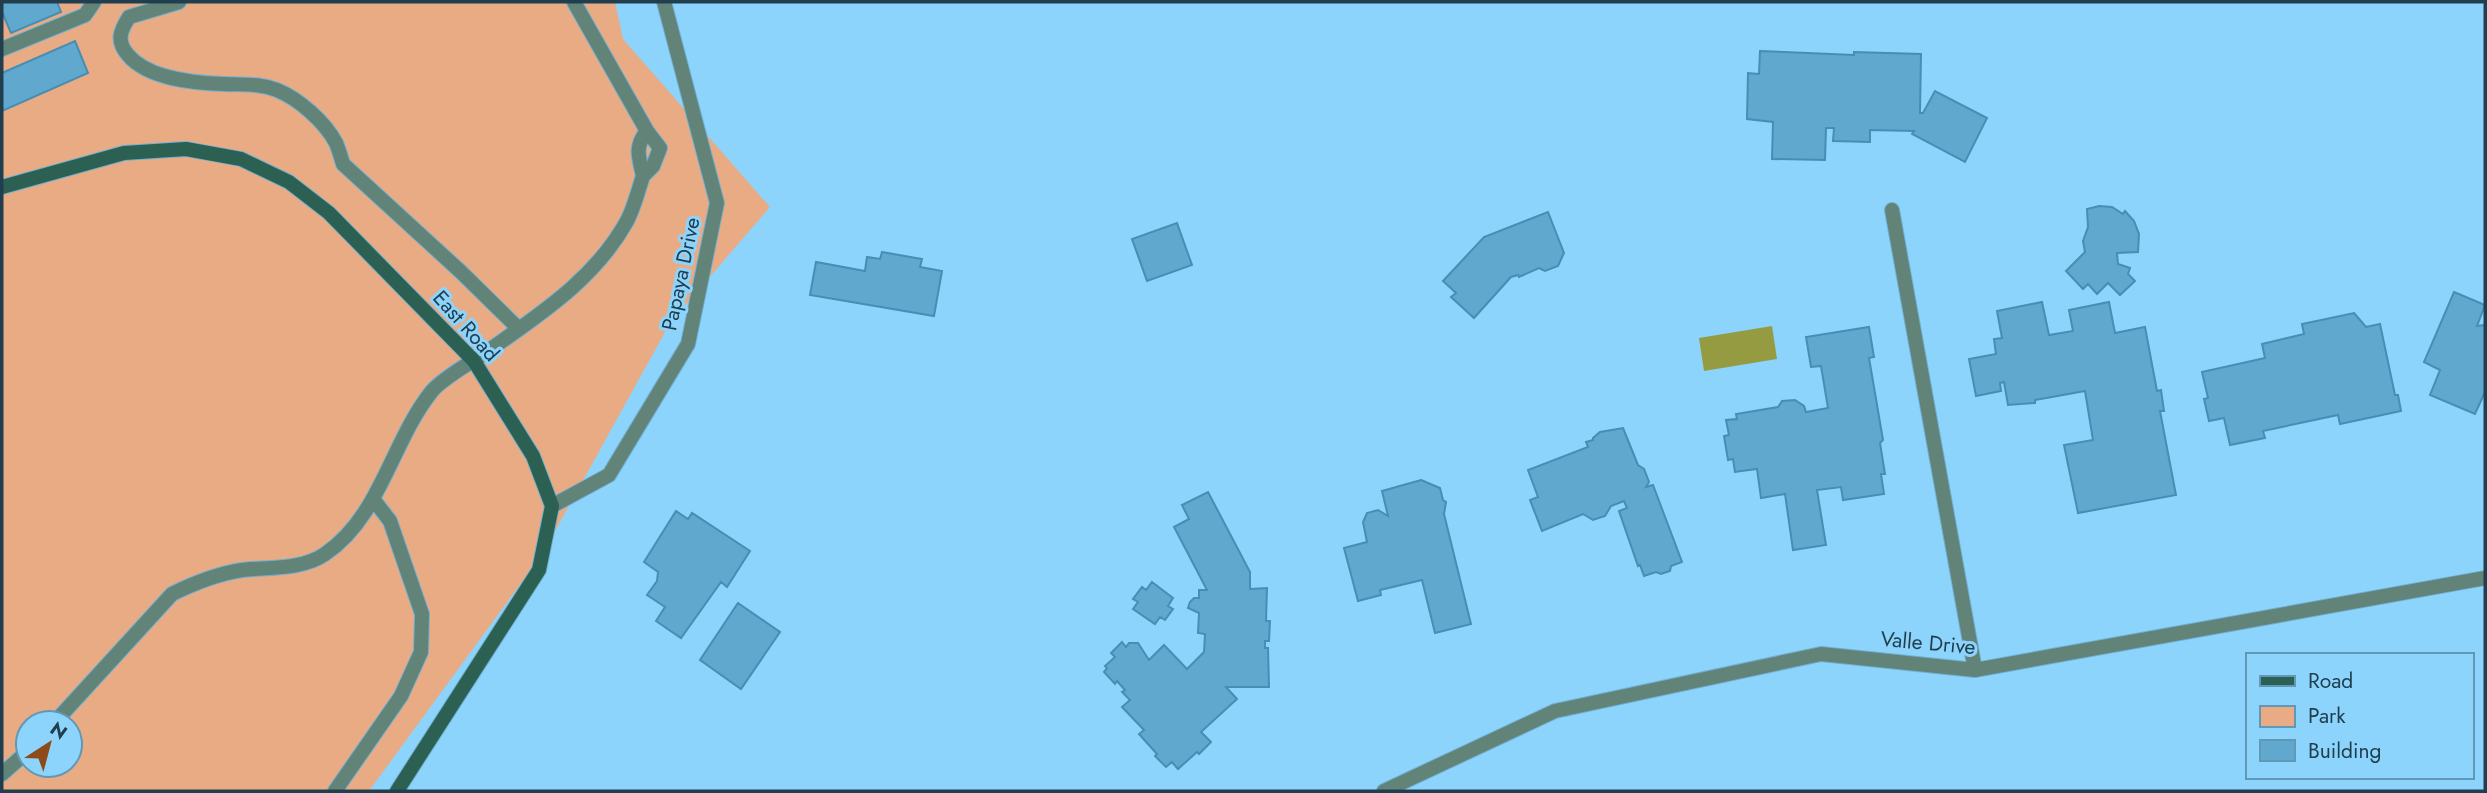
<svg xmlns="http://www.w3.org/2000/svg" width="2487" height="793" font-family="Jost,sans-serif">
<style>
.green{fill:#e9ab84;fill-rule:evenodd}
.water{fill:#949b41}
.building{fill:#60a8ce;stroke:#468eb3;stroke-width:2}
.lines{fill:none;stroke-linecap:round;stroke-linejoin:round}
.lane-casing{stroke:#72b0d2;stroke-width:16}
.street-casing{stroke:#72b0d2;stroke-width:16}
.secondary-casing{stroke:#72b0d2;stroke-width:16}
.lane{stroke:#618378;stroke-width:14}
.street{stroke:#618378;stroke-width:14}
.secondary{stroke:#2b6052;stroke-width:14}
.labels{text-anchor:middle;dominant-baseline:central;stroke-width:6;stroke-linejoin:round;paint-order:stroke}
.street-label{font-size:21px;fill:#203e4e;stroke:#8cd4fc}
</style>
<rect width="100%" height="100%" fill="#8cd4fc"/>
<!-- green -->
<path class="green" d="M 2,2 L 615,2 L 623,39 L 770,207 L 670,323 L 543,553 L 369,791 L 2,791 ZM 28,723 L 70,723 L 70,765 L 28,765 Z"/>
<!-- water -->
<path class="water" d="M 1772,326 L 1777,359 L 1704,371 L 1699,338 Z"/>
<!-- building -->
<path class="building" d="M 2,2 L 57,2 L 61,12 L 11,33 L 2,12 Z
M 75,41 L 88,73 L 2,111 L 2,73 Z
M 1760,51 L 1854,55 L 1854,52 L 1921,54 L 1920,113 L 1923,113 L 1935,91 L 1987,118 L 1965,162 L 1912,134 L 1914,131 L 1870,130 L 1870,142 L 1833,141 L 1834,128 L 1826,128 L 1825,160 L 1772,159 L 1773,122 L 1747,119 L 1748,73 L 1759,74 Z
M 2099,206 L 2112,207 L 2123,214 L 2125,211 L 2134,221 L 2139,234 L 2138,252 L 2117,253 L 2118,264 L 2130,268 L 2128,274 L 2135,281 L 2120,295 L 2108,283 L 2097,294 L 2088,284 L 2083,289 L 2066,271 L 2085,252 L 2083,241 L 2088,227 L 2087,209 Z
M 1548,212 L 1564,253 L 1558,266 L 1545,271 L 1539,268 L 1519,277 L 1518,275 L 1511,277 L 1474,318 L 1451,297 L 1456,293 L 1443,281 L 1484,237 Z
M 1177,223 L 1192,265 L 1147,281 L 1132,239 Z
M 882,252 L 922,259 L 920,267 L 942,271 L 934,316 L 810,295 L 816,262 L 865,271 L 867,257 L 880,259 Z
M 2454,292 L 2485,305 L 2477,326 L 2485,325 L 2485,392 L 2475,414 L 2430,395 L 2440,370 L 2424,362 Z
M 2042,302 L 2049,335 L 2073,331 L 2069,310 L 2109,302 L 2115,333 L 2145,327 L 2157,391 L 2161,390 L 2164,411 L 2160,411 L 2176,495 L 2078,513 L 2064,445 L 2093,440 L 2085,391 L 2035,400 L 2035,403 L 2008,405 L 2004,382 L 2000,383 L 2001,391 L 1976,396 L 1969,359 L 1996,354 L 1994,339 L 2002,338 L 1997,311 Z
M 2354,313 L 2366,327 L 2380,324 L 2395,395 L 2398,395 L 2401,411 L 2340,424 L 2338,415 L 2263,431 L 2265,438 L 2230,445 L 2224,418 L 2209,421 L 2204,399 L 2208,398 L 2202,372 L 2265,358 L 2262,344 L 2304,334 L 2302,324 Z
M 1869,327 L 1874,357 L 1869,358 L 1883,440 L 1880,443 L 1885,474 L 1881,474 L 1884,494 L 1843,500 L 1841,487 L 1817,490 L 1826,545 L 1793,550 L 1785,494 L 1761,498 L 1757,469 L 1735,472 L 1733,459 L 1728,460 L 1724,436 L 1729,435 L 1726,420 L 1737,419 L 1736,414 L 1778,407 L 1782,401 L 1795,400 L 1804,406 L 1806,412 L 1828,408 L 1821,366 L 1811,367 L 1806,337 Z
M 1623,428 L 1638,465 L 1644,469 L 1649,482 L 1646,487 L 1653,485 L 1682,562 L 1671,566 L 1670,571 L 1661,574 L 1656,572 L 1644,576 L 1640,565 L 1638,566 L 1619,511 L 1627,508 L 1624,501 L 1611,506 L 1605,516 L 1593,520 L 1583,514 L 1542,531 L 1530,500 L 1538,497 L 1528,470 L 1588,447 L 1586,442 L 1593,440 L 1593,438 L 1600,432 Z
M 1421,480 L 1440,488 L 1443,500 L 1446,502 L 1444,514 L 1471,624 L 1435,633 L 1422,580 L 1380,590 L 1381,595 L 1358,601 L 1344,548 L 1367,542 L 1363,522 L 1367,513 L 1378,510 L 1388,516 L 1382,491 Z
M 1208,492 L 1250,572 L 1250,589 L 1267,588 L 1266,621 L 1270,621 L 1269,641 L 1265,641 L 1265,648 L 1268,648 L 1269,687 L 1226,687 L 1237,699 L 1201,732 L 1211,742 L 1199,754 L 1197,752 L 1178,769 L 1172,762 L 1166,767 L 1155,756 L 1157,754 L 1139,734 L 1144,730 L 1122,707 L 1130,700 L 1122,692 L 1125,690 L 1117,681 L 1115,684 L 1104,672 L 1107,668 L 1105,666 L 1115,657 L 1111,653 L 1122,642 L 1126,647 L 1129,643 L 1138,643 L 1149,660 L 1164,645 L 1187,669 L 1204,652 L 1205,634 L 1198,633 L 1199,613 L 1188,608 L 1190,602 L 1194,598 L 1199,598 L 1199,590 L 1207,590 L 1174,527 L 1189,519 L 1182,505 Z
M 676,511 L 688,519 L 692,513 L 750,551 L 727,587 L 721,582 L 681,638 L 656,621 L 665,607 L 647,595 L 657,581 L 658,572 L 644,562 Z
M 1152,582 L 1173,598 L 1168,606 L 1173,609 L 1165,620 L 1160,617 L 1155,624 L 1133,609 L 1138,602 L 1133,599 L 1142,587 L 1146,590 Z
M 738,603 L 780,632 L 741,689 L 700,660 Z"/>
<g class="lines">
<defs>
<path id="lane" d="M 179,2 L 129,17 C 120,31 116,41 128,55 C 148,79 194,83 224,84 C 242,85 259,83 277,90 C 299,99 325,122 336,143 C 339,150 341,157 343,164 L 461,272 L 519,329
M 574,2 L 647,131
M 2,49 L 85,15 L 94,2
M 647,131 L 660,148 L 653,166 L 643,176 C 639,157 634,147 647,131 Z
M 1892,210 L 1975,670
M 54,723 L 172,594 C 194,583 217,574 242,570 C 268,567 302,570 325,554 C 381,516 391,442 432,391 C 444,377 472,362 488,351 C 540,314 595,279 627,221 C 634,208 638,191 643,176
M 2,774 L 28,751
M 335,791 L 401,696 L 421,652 L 422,614 L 390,521 L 373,499"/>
<path id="street" d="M 552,506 L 609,475 L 688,344 L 717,203 L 664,2
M 1384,791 L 1555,711 L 1821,654 L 1975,670 L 2485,578"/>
<path id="secondary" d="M 2,187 L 124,153 L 186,149 L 241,159 L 289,182 L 329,213 L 474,361 L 533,456 L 552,506 L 539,570 L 397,791"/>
</defs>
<!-- lane casing -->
<use href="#lane" class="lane-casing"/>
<!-- street casing -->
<use href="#street" class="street-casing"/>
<!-- secondary casing -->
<use href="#secondary" class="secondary-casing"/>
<!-- lane -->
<use href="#lane" class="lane"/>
<!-- street -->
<use href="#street" class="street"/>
<!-- secondary -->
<use href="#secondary" class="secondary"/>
</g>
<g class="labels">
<!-- street labels -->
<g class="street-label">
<text transform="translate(681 274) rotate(-78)">Papaya Drive</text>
<text transform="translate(466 326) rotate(48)">East Road</text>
<text transform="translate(1928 643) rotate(5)">Valle Drive</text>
</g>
</g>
<!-- border -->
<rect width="2487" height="793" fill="none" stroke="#203e4e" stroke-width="7"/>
<!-- legend -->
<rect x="2246" y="653" width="228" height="126" fill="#8cd4fc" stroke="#6198b6" stroke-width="2"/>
<rect x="2260" y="676" width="35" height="10" fill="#2b6052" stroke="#6198b6" stroke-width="2"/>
<text x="2308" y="688" font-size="21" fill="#203e4e">Road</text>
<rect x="2260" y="706" width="35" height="21" fill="#e9ab84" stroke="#6198b6" stroke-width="2"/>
<text x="2308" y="723" font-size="21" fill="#203e4e">Park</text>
<rect x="2260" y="740" width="35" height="21" fill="#60a8ce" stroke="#6198b6" stroke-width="2"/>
<text x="2308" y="758" font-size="21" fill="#203e4e">Building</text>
<!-- north arrow -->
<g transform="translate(49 744) rotate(36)"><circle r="33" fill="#8cd4fc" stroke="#6198b6" stroke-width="2"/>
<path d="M0-5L12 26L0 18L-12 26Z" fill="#8d4b19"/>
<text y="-10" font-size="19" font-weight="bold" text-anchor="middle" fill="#203e4e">N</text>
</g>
</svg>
+===+
• **Problem requirements**
Lines of the material may hold the string "linejoin". Copy each one that does.

• **Output for this exercise**
.lines{fill:none;stroke-linecap:round;stroke-linejoin:round}
.labels{text-anchor:middle;dominant-baseline:central;stroke-width:6;stroke-linejoin:round;paint-order:stroke}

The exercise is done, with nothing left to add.